A conic section (or simply conic) is a curve obtained as the intersection of the surface of a cone with a flat plane. The three major types of conic sections are the ellipse, the parabola, and the hyperbola. The circle is a special case of the ellipse. Historically, conics have been studied since ancient Greek times and play a vital role in physics, astronomy (orbital mechanics), and engineering. For related tools, see the Completing the Square Calculator.

The General Second-Degree Equation

Every conic section can be represented as an implicit equation of the second degree in two variables $x$ and $y$:

$$Ax^2 + Bxy + Cy^2 + Dx + Ey + F = 0$$

Where $A$, $B$, $C$, $D$, $E$, and $F$ are constant coefficients, and at least one of $A$, $B$, or $C$ is non-zero.

How to Classify Conic Sections

Classification relies on two mathematical invariants calculated from the coefficients:

1. The Conic Discriminant

The discriminant is defined as:

$$\text{Discriminant} = B^2 - 4AC$$

This tells us the geometric shape of the conic assuming it is non-degenerate:

  • If $B^2 - 4AC < 0$: The curve is an ellipse (or a circle if $A = C$ and $B = 0$).
  • If $B^2 - 4AC = 0$: The curve is a parabola.
  • If $B^2 - 4AC > 0$: The curve is a hyperbola.

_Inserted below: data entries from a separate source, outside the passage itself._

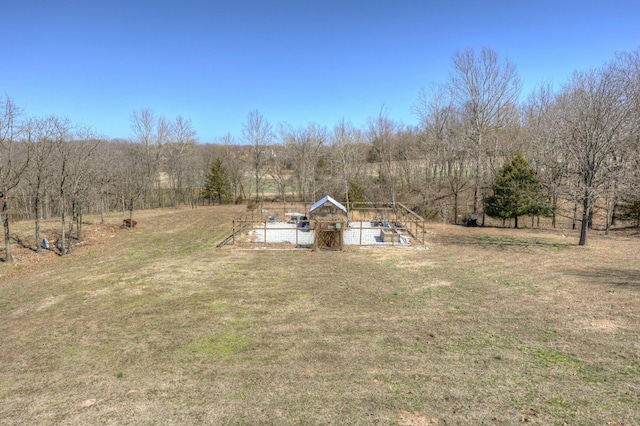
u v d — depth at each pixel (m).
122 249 19.55
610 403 5.51
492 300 10.75
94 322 9.65
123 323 9.52
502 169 27.42
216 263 16.08
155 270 14.97
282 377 6.61
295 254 17.80
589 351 7.34
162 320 9.67
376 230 23.80
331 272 14.38
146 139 48.38
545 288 11.70
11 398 6.11
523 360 7.05
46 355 7.82
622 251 16.83
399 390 6.07
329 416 5.36
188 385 6.39
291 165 52.28
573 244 18.77
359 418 5.29
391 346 7.86
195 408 5.65
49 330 9.20
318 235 19.05
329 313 9.98
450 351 7.54
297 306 10.58
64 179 18.27
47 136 17.84
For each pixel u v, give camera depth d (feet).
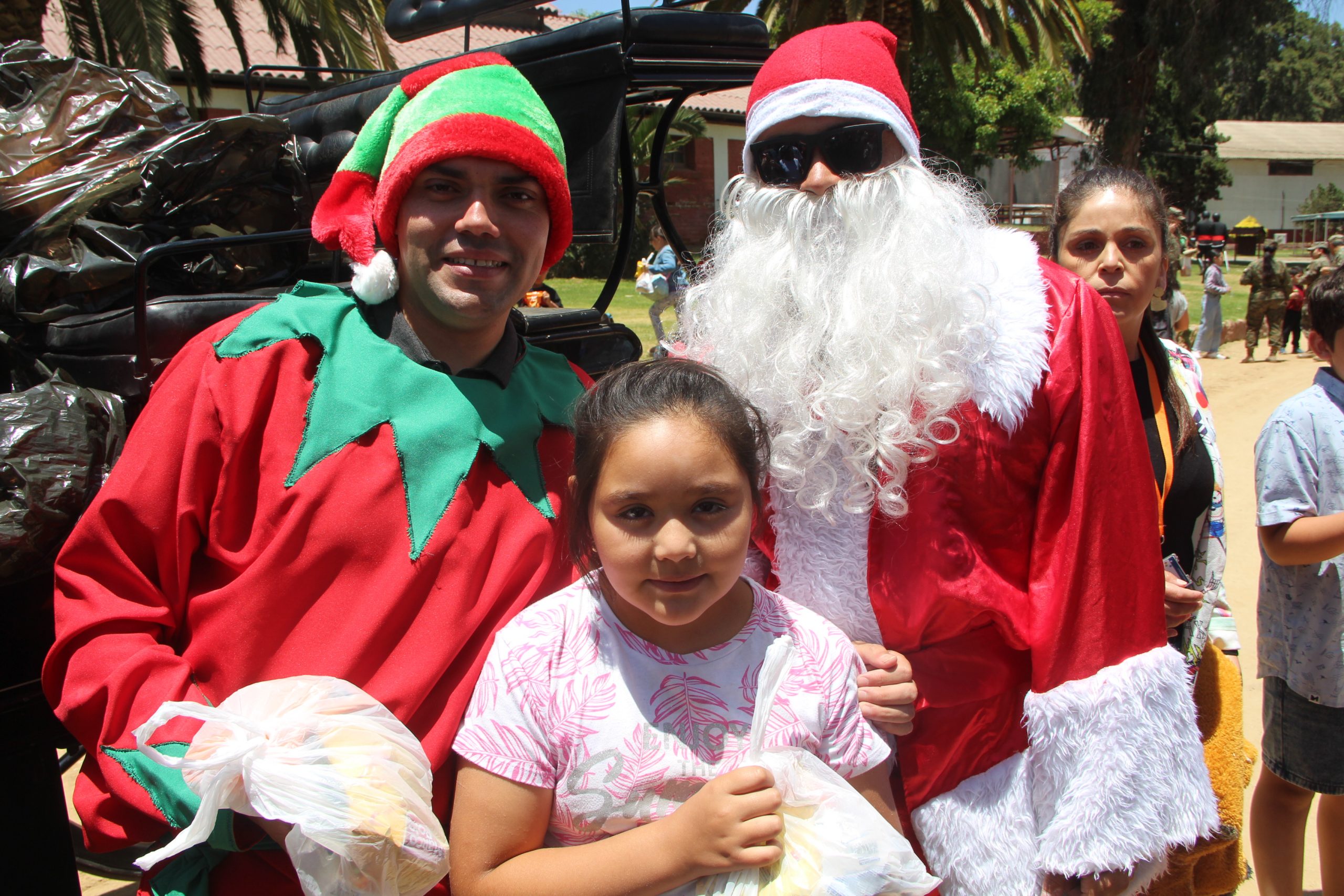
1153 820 4.97
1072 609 5.15
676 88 8.95
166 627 5.41
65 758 8.53
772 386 5.54
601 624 4.97
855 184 5.74
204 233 8.66
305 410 5.48
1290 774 8.51
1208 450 7.22
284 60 49.34
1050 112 93.86
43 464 5.98
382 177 5.68
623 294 60.59
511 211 5.67
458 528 5.41
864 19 40.60
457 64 5.91
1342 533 7.85
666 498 4.48
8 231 7.74
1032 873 5.19
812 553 5.48
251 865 5.01
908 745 5.44
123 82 8.69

2. The Degeneracy Determinant

To detect if a conic is degenerate (meaning it collapses into intersecting lines, parallel lines, a single point, or no real locus), we evaluate the determinant of the $3 \times 3$ matrix representing the quadratic form:

$$M = \begin{pmatrix} A & B/2 & D/2 \\ B/2 & C & E/2 \\ D/2 & E/2 & F \end{pmatrix}$$

Evaluating this determinant yields the condition:

$$\det(M) = A\left(CF - \frac{E^2}{4}\right) - \frac{B}{2}\left(\frac{BF}{2} - \frac{DE}{4}\right) + \frac{D}{2}\left(\frac{BE}{4} - \frac{CD}{2}\right)$$

Multiplying by 4 to clear fractional divisions gives:

$$4\det(M) = 4ACF - AE^2 - B^2F + BDE - CD^2$$
  • If $\det(M) = 0$: The conic is degenerate.
  • If $\det(M) \neq 0$: The conic is non-degenerate (a true curve).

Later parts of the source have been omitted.